Please set down exactly the lines of the listing below from the line containing "Amplitudenmodulation" through the line containing "On va s’accrocher", both lines included, leaving out all other lines.

— SUPPLIED RECORDS —
BEGIN
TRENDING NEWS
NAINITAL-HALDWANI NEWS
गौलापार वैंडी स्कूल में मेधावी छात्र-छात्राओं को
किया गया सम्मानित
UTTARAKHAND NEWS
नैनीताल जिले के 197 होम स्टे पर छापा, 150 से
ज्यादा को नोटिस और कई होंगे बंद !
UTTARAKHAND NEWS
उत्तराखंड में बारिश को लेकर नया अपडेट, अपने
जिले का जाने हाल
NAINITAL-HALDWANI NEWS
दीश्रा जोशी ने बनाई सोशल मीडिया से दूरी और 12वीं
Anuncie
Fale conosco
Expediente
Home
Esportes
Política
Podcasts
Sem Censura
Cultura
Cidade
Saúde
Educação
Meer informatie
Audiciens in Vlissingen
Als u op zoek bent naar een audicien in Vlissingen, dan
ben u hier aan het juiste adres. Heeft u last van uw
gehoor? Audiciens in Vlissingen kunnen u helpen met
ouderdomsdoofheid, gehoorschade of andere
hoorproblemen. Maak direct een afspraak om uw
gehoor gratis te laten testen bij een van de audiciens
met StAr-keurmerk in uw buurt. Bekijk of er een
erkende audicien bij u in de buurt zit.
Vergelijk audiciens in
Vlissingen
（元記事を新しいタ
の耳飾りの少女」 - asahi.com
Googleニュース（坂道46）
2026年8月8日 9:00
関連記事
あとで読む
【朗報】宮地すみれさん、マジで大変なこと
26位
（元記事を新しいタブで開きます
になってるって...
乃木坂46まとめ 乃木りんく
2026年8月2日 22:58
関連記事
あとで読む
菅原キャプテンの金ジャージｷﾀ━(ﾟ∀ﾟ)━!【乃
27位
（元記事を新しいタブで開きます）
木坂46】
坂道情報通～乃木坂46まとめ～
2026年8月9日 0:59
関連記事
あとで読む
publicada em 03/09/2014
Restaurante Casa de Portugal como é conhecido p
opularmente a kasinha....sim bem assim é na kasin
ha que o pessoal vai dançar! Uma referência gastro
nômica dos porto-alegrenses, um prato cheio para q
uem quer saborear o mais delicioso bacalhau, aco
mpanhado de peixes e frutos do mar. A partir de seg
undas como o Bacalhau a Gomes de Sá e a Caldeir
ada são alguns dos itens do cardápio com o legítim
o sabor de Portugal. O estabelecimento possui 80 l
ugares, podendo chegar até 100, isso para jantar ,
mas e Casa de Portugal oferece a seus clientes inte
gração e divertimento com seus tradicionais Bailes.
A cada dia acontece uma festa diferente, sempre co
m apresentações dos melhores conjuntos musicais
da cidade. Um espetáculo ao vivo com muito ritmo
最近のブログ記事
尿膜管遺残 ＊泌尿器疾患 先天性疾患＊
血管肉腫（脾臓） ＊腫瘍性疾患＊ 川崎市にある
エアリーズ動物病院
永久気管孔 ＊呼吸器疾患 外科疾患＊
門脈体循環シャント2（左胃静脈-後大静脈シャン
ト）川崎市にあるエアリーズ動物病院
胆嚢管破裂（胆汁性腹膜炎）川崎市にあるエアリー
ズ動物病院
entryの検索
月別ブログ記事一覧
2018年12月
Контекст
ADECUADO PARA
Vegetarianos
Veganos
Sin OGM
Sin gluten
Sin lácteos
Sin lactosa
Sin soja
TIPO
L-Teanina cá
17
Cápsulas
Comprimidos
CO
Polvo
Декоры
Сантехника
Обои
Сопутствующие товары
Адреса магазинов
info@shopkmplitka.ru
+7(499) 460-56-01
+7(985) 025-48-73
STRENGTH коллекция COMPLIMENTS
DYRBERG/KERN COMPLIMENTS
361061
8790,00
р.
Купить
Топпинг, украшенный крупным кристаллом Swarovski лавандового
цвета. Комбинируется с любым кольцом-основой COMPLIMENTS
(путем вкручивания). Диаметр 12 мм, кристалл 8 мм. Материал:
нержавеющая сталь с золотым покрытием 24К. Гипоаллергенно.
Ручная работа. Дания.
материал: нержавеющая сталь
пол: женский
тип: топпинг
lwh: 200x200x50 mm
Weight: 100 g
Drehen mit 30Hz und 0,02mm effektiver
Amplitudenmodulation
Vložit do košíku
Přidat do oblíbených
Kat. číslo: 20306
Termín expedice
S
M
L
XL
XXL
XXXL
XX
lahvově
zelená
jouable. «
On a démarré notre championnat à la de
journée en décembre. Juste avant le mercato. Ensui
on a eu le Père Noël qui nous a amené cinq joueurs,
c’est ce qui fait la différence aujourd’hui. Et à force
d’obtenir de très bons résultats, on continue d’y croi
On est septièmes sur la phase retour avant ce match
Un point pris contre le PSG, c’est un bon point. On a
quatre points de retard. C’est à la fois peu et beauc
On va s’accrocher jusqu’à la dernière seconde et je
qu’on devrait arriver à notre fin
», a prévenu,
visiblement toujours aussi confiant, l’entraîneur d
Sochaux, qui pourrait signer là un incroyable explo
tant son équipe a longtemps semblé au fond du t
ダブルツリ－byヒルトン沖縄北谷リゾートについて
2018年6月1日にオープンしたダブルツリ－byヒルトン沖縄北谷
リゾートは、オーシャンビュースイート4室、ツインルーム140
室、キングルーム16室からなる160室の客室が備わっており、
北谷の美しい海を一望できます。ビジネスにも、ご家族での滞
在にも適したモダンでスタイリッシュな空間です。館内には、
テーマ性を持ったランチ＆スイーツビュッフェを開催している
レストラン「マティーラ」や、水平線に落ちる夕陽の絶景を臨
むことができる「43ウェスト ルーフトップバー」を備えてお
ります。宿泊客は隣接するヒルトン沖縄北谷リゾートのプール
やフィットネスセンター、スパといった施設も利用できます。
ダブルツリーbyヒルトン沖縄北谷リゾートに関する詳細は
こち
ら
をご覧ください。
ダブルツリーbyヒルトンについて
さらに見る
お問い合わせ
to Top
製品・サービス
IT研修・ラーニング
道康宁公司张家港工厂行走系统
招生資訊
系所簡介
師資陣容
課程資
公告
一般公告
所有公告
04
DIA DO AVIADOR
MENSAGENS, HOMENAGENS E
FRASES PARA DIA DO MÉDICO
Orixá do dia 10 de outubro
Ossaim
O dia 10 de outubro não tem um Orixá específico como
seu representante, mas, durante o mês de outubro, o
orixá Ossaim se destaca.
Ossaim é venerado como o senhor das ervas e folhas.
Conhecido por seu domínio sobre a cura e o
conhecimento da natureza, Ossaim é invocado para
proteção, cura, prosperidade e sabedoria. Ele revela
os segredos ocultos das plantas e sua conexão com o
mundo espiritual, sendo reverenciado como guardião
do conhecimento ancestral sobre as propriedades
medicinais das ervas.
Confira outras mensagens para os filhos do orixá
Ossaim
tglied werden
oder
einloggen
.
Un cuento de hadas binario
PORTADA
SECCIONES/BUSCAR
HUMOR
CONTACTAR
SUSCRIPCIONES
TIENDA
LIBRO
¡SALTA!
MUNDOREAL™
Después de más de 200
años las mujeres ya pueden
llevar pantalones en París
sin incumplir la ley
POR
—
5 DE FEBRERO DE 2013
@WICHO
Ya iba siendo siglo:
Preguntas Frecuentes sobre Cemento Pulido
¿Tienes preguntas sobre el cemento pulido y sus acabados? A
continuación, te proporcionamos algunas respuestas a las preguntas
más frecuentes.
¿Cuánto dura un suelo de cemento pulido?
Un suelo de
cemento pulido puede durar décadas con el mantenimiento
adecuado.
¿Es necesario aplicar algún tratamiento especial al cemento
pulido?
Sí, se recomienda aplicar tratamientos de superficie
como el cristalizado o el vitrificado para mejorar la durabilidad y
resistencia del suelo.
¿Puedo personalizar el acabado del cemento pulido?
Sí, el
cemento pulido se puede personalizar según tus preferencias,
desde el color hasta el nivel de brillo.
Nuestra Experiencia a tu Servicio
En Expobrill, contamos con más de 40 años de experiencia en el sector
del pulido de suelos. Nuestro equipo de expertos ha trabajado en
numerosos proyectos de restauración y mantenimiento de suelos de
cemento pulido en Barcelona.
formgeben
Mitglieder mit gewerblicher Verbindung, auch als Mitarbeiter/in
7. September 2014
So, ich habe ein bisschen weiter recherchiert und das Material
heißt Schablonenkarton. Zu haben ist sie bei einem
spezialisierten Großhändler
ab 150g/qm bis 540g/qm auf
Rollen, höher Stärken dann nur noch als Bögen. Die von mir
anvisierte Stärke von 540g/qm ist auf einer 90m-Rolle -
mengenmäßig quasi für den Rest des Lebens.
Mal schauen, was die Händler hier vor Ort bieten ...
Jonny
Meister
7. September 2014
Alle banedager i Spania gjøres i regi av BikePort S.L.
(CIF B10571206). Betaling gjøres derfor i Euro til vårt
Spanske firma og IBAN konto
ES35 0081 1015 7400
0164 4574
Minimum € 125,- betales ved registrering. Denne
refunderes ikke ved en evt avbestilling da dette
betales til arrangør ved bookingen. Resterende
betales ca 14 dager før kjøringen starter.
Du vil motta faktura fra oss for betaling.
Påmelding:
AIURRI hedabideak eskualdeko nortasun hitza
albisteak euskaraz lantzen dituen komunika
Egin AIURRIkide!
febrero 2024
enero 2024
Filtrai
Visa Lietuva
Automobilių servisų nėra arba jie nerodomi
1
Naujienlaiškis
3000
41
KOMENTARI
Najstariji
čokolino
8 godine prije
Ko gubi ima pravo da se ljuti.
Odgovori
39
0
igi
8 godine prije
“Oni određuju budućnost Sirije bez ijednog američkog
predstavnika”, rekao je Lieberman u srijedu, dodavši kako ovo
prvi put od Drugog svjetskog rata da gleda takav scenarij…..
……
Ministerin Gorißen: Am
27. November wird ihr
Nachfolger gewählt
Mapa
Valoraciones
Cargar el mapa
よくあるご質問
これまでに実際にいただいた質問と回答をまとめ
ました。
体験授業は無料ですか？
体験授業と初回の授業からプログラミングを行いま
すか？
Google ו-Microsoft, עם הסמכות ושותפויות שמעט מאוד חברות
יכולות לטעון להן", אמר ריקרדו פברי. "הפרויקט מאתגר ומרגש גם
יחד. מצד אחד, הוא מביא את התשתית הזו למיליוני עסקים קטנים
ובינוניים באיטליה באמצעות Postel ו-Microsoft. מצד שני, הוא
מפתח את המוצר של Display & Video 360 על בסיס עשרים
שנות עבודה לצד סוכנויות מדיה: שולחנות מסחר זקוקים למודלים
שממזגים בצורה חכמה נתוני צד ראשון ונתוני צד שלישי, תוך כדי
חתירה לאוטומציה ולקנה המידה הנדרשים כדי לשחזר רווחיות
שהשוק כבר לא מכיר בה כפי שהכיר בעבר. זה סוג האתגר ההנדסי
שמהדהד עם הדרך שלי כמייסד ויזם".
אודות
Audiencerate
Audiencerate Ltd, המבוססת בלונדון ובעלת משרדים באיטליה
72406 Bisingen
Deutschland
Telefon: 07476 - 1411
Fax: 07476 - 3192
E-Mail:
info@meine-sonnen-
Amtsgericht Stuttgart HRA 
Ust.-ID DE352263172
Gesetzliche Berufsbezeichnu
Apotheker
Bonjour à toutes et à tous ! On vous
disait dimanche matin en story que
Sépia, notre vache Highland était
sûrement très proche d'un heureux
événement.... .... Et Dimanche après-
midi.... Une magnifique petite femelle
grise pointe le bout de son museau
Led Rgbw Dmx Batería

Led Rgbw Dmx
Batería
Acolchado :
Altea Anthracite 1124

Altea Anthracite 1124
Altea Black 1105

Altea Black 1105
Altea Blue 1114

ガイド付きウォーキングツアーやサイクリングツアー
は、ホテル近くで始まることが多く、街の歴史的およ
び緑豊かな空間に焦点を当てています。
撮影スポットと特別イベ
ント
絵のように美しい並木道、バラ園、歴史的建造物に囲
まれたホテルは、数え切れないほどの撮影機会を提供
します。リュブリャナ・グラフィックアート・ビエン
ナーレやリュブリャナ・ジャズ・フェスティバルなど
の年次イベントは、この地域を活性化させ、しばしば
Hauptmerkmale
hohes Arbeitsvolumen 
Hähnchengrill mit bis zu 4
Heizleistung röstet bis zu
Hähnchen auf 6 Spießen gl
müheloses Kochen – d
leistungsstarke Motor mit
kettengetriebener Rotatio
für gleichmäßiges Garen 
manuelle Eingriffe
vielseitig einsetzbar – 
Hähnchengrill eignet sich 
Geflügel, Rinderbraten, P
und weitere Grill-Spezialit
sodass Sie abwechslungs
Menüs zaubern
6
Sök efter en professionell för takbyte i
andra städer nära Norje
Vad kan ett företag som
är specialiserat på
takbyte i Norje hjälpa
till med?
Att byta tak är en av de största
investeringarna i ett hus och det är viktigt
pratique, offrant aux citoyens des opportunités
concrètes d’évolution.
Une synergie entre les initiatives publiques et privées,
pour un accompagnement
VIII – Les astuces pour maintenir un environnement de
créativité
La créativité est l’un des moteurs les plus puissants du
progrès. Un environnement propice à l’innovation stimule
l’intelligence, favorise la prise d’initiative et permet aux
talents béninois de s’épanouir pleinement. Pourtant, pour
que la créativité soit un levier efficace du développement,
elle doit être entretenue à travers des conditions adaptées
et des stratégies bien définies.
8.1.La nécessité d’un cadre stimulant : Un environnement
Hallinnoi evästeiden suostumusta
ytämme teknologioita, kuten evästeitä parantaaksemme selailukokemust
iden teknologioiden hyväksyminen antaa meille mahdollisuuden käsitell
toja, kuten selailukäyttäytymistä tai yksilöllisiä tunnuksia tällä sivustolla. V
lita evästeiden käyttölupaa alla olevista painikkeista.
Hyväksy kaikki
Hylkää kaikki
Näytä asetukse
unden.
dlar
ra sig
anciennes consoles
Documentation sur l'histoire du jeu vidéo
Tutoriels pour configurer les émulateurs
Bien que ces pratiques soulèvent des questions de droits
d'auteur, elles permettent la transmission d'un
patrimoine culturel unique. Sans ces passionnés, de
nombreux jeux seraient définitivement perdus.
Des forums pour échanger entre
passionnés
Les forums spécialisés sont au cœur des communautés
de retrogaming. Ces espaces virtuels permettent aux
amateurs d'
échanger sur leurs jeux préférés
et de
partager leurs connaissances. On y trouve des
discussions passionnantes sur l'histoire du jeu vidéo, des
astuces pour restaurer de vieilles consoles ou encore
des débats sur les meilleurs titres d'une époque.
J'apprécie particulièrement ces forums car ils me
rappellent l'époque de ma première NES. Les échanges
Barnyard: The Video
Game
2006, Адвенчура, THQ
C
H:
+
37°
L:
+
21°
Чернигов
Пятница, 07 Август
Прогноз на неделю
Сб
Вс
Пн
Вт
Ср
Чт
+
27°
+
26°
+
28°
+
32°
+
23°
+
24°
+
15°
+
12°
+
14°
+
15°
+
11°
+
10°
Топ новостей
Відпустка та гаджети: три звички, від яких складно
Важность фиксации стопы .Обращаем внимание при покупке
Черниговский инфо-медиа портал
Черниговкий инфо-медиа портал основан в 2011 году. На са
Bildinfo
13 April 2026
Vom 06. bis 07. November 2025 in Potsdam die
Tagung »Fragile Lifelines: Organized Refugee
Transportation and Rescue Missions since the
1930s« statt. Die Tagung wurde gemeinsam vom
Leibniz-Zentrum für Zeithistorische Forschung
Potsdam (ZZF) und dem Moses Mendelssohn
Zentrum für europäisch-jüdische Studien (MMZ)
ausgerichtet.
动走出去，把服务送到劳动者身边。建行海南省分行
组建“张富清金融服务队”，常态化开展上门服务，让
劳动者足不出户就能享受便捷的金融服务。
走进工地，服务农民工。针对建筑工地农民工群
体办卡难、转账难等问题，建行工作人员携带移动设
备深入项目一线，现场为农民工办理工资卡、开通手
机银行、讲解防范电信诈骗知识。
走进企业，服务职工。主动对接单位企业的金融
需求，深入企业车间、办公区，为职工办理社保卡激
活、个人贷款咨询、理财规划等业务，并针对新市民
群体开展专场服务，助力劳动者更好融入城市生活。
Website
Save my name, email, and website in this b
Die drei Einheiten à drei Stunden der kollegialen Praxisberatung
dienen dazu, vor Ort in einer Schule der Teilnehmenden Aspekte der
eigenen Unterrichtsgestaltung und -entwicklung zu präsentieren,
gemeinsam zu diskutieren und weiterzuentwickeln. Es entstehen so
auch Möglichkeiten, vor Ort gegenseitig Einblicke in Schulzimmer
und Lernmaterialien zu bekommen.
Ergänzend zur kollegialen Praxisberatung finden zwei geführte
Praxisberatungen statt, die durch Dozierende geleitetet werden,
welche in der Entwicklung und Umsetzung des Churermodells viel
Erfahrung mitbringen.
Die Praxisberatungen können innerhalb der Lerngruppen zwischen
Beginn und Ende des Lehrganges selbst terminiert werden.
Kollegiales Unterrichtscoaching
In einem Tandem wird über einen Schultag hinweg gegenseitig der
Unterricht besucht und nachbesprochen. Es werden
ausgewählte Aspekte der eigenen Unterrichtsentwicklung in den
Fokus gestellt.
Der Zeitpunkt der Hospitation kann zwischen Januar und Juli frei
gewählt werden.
END
— EXPECTED OUTPUT —
Amplitudenmodulation
Vložit do košíku
Přidat do oblíbených
Kat. číslo: 20306
Termín expedice
S
M
L
XL
XXL
XXXL
XX
lahvově
zelená
jouable. «
On a démarré notre championnat à la de
journée en décembre. Juste avant le mercato. Ensui
on a eu le Père Noël qui nous a amené cinq joueurs,
c’est ce qui fait la différence aujourd’hui. Et à force
d’obtenir de très bons résultats, on continue d’y croi
On est septièmes sur la phase retour avant ce match
Un point pris contre le PSG, c’est un bon point. On a
quatre points de retard. C’est à la fois peu et beauc
On va s’accrocher jusqu’à la dernière seconde et je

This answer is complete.